+++ SUPPLIED DATA

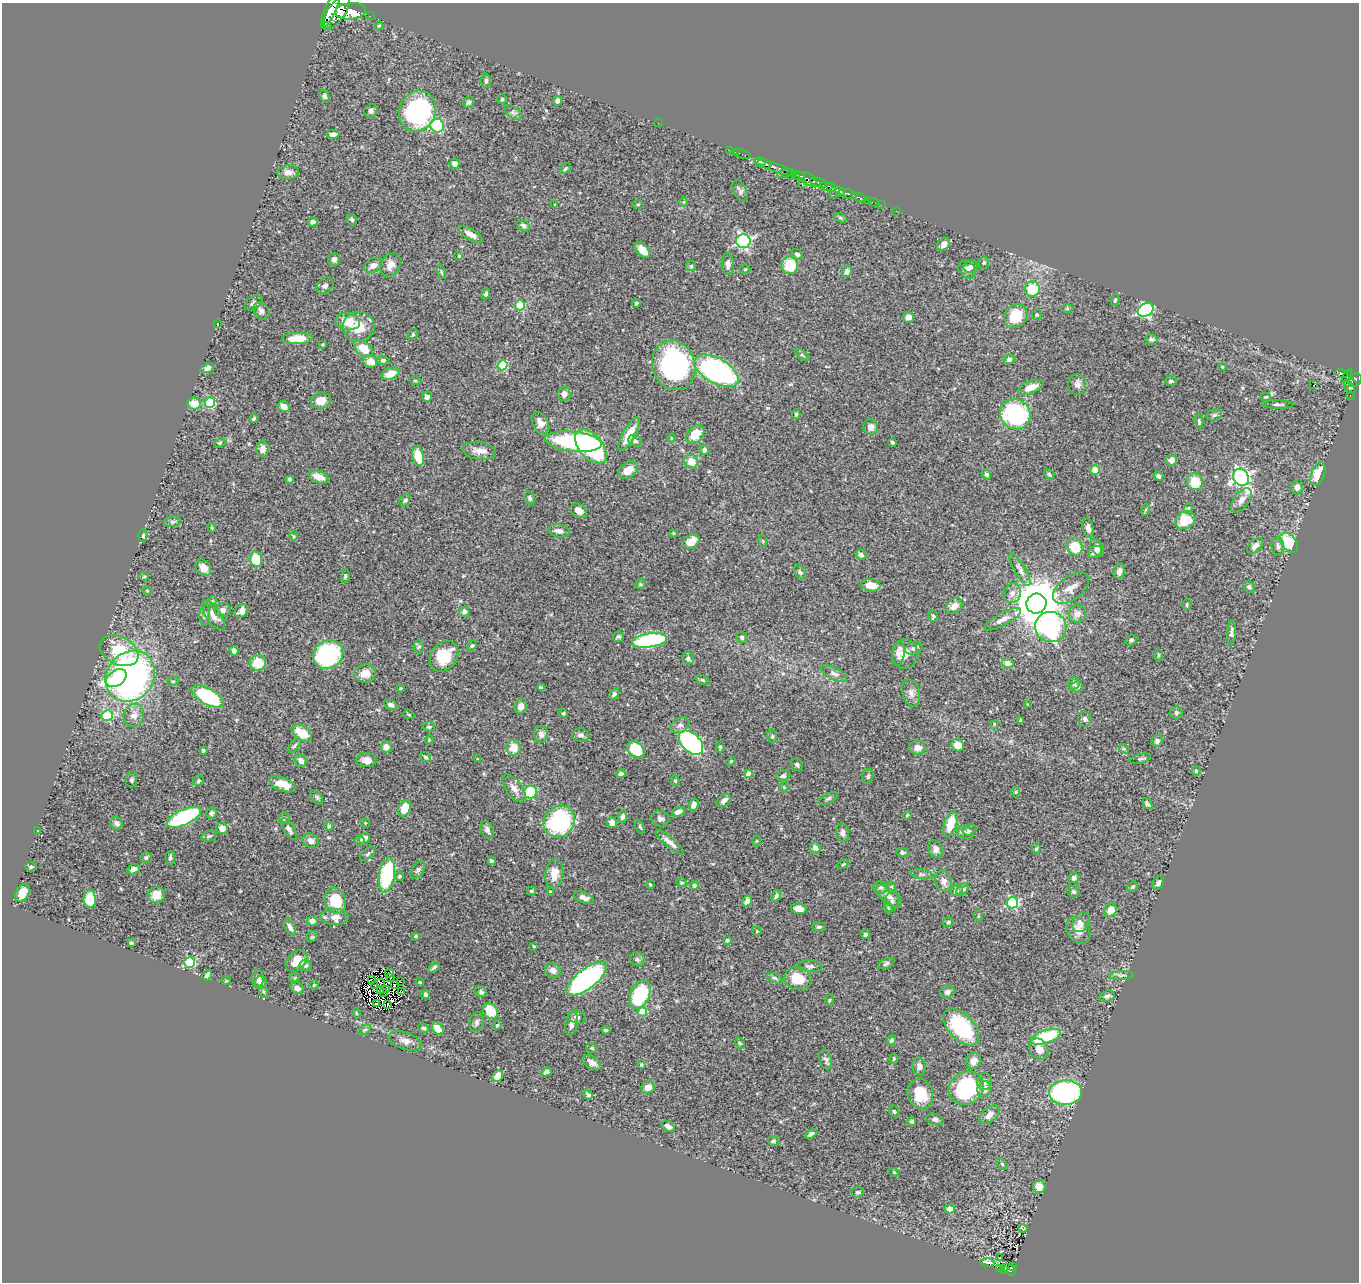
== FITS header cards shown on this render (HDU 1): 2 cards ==
NAXIS1  =                 1357
NAXIS2  =                 1280

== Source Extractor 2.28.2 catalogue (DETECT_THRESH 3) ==
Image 1357 x 1280 px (HDU 1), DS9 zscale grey, 1 PNG px = 1 image px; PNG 1361 x 1284 px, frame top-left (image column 1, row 1280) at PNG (2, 3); each listed source drawn as its Kron ellipse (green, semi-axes under 4 px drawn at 4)
Background 0.746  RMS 0.02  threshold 0.0596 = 3 sigma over >= 5 px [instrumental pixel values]
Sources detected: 467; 5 with non-positive FLUX_AUTO (blend fragments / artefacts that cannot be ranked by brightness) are neither listed nor drawn; the other 462 listed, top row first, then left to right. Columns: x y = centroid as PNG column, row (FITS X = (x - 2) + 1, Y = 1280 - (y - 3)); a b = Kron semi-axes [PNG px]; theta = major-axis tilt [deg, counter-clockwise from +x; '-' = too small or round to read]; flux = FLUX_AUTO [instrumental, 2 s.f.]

++++++

WRITTEN TASK
Pull out every line of the entries that contains the word "drawn".

OUTPUT OF THE EXERCISE
Image 1357 x 1280 px (HDU 1), DS9 zscale grey, 1 PNG px = 1 image px; PNG 1361 x 1284 px, frame top-left (image column 1, row 1280) at PNG (2, 3); each listed source drawn as its Kron ellipse (green, semi-axes under 4 px drawn at 4)
Sources detected: 467; 5 with non-positive FLUX_AUTO (blend fragments / artefacts that cannot be ranked by brightness) are neither listed nor drawn; the other 462 listed, top row first, then left to right. Columns: x y = centroid as PNG column, row (FITS X = (x - 2) + 1, Y = 1280 - (y - 3)); a b = Kron semi-axes [PNG px]; theta = major-axis tilt [deg, counter-clockwise from +x; '-' = too small or round to read]; flux = FLUX_AUTO [instrumental, 2 s.f.]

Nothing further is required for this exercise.